Shepard hums noncommittally, and after a few minutes of silence, I'm starting to wonder if she's fallen asleep. I let my own eyes drift closed and tighten my hold on her, when suddenly there's a tired mumbled into my shoulder.

"What happens to me? You said I died, right?"

"You die…were supposed to die," I confirm hesitantly. "Over Alchera. They find your helmet and your dog tags, and not much else." There's a little pause as I fight to swallow the lump in my throat. "It's…it's got to do with why I went to Cerberus."

"Because I was dead?" she asks, her voice catching just a tiny little bit.

"No. Yes. I mean…" hell, I don't know what I mean, but I can't just tell her that the fate of the galaxy rests on her shoulders. That kind of pressure would crush anyone, and even the indomitable Jane Shepard would be affected by it, and I'm not ready to change history in that kind of manner. But maybe…

I roll over and wrap my other arm around her waist, trying to hold her as close as I can. Okay, now, don't get distracted by her. By the way the warmth of her body is coming through both our clothes, by the smell of her hair, by the…okay, stop. Focus. "The galaxy needs Jane Shepard. Only a few people ever have the good fortune to be able to make a difference in the grand scheme of things. To utterly change the course of history. I knew, from the moment I met you, that you were probably one of them. That's why I stuck so close to you, that's why I went for a posting on the Normandy. I just…never expected to end up here, right where we are now."

"So you went with me in the hopes of preventing my death?" she asks, a little confused.

"No." Licking my dry lips a little, I prepare to add yet another impossible thing to the list of items I'm telling her. "The reason, a big part of the reason I went to Cerberus was because of the role they would play later on in the conflict with the Reapers. Their most important, most productive contribution…was bringing you back from the dead."

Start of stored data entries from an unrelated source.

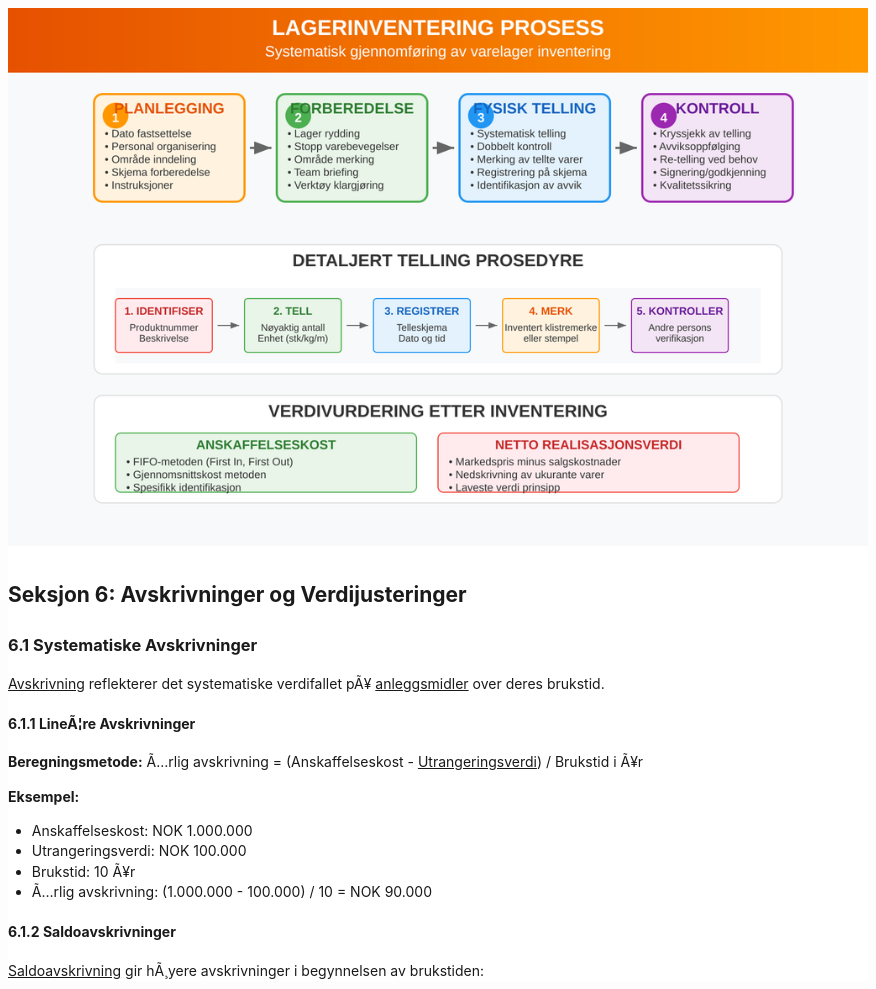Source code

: ![Lagerinventering Prosess](lagerinventering-prosess.svg)

## Seksjon 6: Avskrivninger og Verdijusteringer

### 6.1 Systematiske Avskrivninger

[Avskrivning](/blogs/regnskap/hva-er-avskrivning "Hva er Avskrivning? Komplett Guide til Avskrivningsmetoder") reflekterer det systematiske verdifallet pÃ¥ [anleggsmidler](/blogs/regnskap/hva-er-anleggsmidler "Hva er Anleggsmidler? Komplett Guide til Faste Eiendeler") over deres brukstid.

#### 6.1.1 LineÃ¦re Avskrivninger

**Beregningsmetode:**
Ã…rlig avskrivning = (Anskaffelseskost - [Utrangeringsverdi](/blogs/regnskap/hva-er-utrangeringsverdi "Hva er Utrangeringsverdi? Komplett Guide til Restverdi og Avhending")) / Brukstid i Ã¥r

**Eksempel:**
* Anskaffelseskost: NOK 1.000.000
* Utrangeringsverdi: NOK 100.000
* Brukstid: 10 Ã¥r
* Ã…rlig avskrivning: (1.000.000 - 100.000) / 10 = NOK 90.000

#### 6.1.2 Saldoavskrivninger

[Saldoavskrivning](/blogs/regnskap/hva-er-saldoavskrivning "Hva er Saldoavskrivning i Regnskap? Komplett Guide til Degressiv Avskrivning") gir hÃ¸yere avskrivninger i begynnelsen av brukstiden:
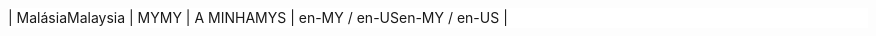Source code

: | <span data-ttu-id="86cb2-653">Malásia</span><span class="sxs-lookup"><span data-stu-id="86cb2-653">Malaysia</span></span>                                 | <span data-ttu-id="86cb2-654">MY</span><span class="sxs-lookup"><span data-stu-id="86cb2-654">MY</span></span>                       | <span data-ttu-id="86cb2-655">A MINHA</span><span class="sxs-lookup"><span data-stu-id="86cb2-655">MYS</span></span>                      | <span data-ttu-id="86cb2-656">en-MY / en-US</span><span class="sxs-lookup"><span data-stu-id="86cb2-656">en-MY / en-US</span></span>                         |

"That's impossible," she snorts.

"I thought so, too, until you pull a Lazarus. Literally. Project Lazarus, funded and paid for by Cerberus, is an initiative to make sure that you don't die without fulfilling your destiny, or somesuch nonsense. Seems they believe that after Saren and the Citadel, you are the key to humanity surviving the Reapers." I search her eyes for any hint of what she's thinking, but they're unreadable. Seriously, never play poker against her, that woman might as well be a Vulcan sometimes. "But what Cerberus is thinking or why they did it is secondary. I don't know how they achieved it, or how much it cost, but they did it, and I don't care about much else. They brought you back and they give you a ship and crew to fight the Collectors and the Reapers with. That is why I sought out Cerberus." And, I keep to myself, it was kind of convenient with Miranda waltzing right into the C-Sec interrogation room like that.

Shepard is silent after that, and I can't really fault her. Expected it, even, because it's not every day that you're told that you're supposed to be dead. Not to mention all the other crap I dumped on her earlier and my half-assed, half-truth explanation. Just the fact that we're here, together, and that she's still listening is a good sign. Heavens know why she hasn't tossed my sorry ass out yet, but I'm not going to question my good fortune this one time. But maybe, just maybe, this one time, Q was wrong.

It's like this that we both fall asleep, tired, silent, and lost in thought next to each other.